In that brief, ultimately uneventful moment, logic and composure -- longtime members of the brain's brain trust -- flee to their escape pods and jettison to the nearest life-sustaining vessel, which is probably why some dogs are so smart. The brain pours itself two -- no, this is a special moment -- three fingers of scotch and wistfully looks around, taking it all in one last time.

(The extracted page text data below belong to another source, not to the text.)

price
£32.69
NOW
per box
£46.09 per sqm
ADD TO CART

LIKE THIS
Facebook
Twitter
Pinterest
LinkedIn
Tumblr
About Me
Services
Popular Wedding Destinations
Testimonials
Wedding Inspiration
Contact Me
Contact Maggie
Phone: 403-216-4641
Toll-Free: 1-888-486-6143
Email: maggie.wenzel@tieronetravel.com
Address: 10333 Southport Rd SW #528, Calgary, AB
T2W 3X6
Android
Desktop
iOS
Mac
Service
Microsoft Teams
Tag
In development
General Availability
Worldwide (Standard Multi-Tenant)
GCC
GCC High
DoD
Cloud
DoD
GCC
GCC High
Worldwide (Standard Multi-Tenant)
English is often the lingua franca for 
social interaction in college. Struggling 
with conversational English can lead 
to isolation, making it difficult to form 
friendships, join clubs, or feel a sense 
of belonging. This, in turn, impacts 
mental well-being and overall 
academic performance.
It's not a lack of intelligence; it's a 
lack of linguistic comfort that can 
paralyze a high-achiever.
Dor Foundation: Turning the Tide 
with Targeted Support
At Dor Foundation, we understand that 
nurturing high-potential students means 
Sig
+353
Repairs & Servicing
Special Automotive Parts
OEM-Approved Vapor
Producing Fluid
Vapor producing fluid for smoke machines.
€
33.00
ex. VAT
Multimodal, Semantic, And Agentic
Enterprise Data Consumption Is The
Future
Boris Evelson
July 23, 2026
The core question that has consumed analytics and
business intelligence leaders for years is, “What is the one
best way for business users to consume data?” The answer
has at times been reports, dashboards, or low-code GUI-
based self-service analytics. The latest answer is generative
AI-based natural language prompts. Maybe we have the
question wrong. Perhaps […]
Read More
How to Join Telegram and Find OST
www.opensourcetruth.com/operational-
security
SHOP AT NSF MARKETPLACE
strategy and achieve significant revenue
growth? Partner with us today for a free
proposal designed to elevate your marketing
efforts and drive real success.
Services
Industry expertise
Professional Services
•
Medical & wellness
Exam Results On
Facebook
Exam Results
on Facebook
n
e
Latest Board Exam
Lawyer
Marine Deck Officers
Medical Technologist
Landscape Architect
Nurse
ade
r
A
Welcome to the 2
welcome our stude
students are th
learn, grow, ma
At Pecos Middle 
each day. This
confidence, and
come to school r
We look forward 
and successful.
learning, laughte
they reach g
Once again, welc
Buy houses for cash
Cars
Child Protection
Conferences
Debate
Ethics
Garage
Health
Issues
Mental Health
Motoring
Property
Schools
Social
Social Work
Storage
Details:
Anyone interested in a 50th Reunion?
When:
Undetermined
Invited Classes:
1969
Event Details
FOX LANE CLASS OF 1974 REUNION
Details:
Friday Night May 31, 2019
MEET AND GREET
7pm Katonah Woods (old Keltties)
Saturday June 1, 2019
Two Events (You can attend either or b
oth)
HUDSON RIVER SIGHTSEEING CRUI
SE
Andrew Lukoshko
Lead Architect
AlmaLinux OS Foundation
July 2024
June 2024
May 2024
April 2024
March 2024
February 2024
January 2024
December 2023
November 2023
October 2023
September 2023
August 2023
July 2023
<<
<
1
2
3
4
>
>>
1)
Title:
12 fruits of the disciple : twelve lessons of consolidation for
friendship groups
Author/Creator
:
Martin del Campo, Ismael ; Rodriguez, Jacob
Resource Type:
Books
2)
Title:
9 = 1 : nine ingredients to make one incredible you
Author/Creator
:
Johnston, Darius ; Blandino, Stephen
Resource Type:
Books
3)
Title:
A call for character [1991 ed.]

It runs its finger along the leather of its chair and smiles. "It was an honor, my lady." (You're a dude.) It cries as sparks fire out from instrument panels.
When your car farts, a little imminent death is the only eventuality.
It was an honor serving under you, Brain, you stupid piece of shit.
When the Consistency of Food Suddenly Changes as You Chew
The only surprise you typically get with food happens at the first bite: You're surprised to find that it either sucks or is great. Every bite after that is a continuation of one of those two. And that's fantastic. Reliability is wonderful. You can gulp down the rest of that cannoli knowing that each successive bite will make you go "mmmm" or "gaaaahhh," just like the first. Some foods will start off as "mmmm" and transition into "gaaaahhh" over the course of several bites. That's OK, too; the dish was fine, but after your tongue and your brain talked it over a bit, they decided they're going to go in a different direction.
"Tongue, I do believe we are consuming shit. Please confirm."
Then there are the meals that begin as "mmmm," retain "mmmm" status for a number of bites, and then take a sharp turn into "gaaaahhh." The flavor didn't change, you didn't suddenly grow to hate its presentation, the smell is fine ... but you felt crunch. As far as you know, there isn't supposed to be crunch in this dish. If you wanted crunch, you would have ordered crunch. You were sold on this being a crunch-free meal. And yet, crunch. It doesn't have to be a crunch; it can be a sudden hardness or irregular softness. Whatever the sensation, it wasn't there before and shouldn't be there at all.
There are two ways you can go from here:
1) You declare this meal over and toss it out. You believe every meal should have an even consistency consistently.
2) You hold back your vomit and horror as you play mouth detective. You take slow, thoughtful bites as you deeply analyze the texture, trying to replicate that horrible moment, trying to imagine the size of the cockroach you just chewed.
"'Sup?"
This isn't a cognitive overreaction like with a weird car vibration. This is a visceral horror. A sudden shift in chew consistency bypasses the brain and pierces the hull of our primal instincts. This isn't an attack you intellectualize; it's primitive survival, clear and simple. You lash out violently, as if you were 20 years into a savage post-apocalypse and a mutant squirrel is trying to skewer your baby with its tongue spear. The survival instinct that will keep your baby un-kebabed in the future hellscape is the same one that makes you gag as moist wads of mostly chewed pig slop fall from your mouth in the middle of an Arby's when your teeth sink into a weird thing. "Gaaaahhh" is too soft a sound for this horror. Scrunt, maybe? Yeah, you scrunt. You scrunt so hard.